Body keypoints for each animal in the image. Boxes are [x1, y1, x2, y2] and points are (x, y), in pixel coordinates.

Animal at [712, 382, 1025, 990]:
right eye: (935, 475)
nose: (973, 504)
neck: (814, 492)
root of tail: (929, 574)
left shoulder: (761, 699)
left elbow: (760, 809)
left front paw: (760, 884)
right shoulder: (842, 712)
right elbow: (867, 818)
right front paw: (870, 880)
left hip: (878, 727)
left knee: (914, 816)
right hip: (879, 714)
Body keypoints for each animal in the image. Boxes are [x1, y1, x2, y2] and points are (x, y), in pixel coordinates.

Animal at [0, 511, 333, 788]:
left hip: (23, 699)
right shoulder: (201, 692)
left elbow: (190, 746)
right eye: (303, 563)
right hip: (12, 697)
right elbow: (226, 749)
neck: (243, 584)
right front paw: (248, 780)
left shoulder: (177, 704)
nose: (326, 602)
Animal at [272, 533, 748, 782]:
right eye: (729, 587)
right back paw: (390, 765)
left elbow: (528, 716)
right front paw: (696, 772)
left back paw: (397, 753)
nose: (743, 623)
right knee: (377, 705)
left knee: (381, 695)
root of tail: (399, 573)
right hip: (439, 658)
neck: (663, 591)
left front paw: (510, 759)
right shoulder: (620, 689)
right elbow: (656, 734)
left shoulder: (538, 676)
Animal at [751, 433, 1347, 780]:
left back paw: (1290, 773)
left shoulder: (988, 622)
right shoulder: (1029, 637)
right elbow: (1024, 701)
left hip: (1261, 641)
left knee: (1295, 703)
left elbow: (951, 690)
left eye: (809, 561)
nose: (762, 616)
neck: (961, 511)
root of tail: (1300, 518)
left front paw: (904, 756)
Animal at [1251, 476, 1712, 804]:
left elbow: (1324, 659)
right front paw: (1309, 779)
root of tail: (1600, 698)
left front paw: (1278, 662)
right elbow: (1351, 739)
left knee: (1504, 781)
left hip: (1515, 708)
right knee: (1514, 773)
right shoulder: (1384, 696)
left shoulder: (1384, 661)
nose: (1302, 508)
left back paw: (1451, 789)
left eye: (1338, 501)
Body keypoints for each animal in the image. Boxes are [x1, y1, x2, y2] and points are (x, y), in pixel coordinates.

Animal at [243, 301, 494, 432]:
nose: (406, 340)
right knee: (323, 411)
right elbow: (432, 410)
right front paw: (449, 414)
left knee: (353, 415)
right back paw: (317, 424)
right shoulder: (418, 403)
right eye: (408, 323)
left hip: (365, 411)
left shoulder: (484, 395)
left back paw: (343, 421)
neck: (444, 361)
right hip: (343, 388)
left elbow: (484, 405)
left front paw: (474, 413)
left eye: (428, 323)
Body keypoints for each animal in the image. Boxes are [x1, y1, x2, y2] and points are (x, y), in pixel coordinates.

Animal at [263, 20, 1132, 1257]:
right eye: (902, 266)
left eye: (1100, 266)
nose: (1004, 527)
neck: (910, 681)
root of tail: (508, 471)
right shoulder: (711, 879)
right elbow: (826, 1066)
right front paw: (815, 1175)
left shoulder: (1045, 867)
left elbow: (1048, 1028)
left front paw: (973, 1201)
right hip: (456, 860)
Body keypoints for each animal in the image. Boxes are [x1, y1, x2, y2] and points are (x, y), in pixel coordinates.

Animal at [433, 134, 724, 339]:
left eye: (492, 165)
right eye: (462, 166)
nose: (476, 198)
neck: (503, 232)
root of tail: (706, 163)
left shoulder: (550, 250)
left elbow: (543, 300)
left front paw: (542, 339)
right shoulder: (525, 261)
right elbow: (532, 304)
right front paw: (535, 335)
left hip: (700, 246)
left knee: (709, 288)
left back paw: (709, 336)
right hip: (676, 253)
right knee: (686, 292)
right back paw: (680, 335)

----

Every line above that contains the word "back" should be reported.

Written response.
right back paw: (390, 765)
left back paw: (397, 753)
left back paw: (1290, 773)
left back paw: (1451, 789)
right back paw: (317, 424)
left back paw: (343, 421)
left back paw: (709, 336)
right back paw: (680, 335)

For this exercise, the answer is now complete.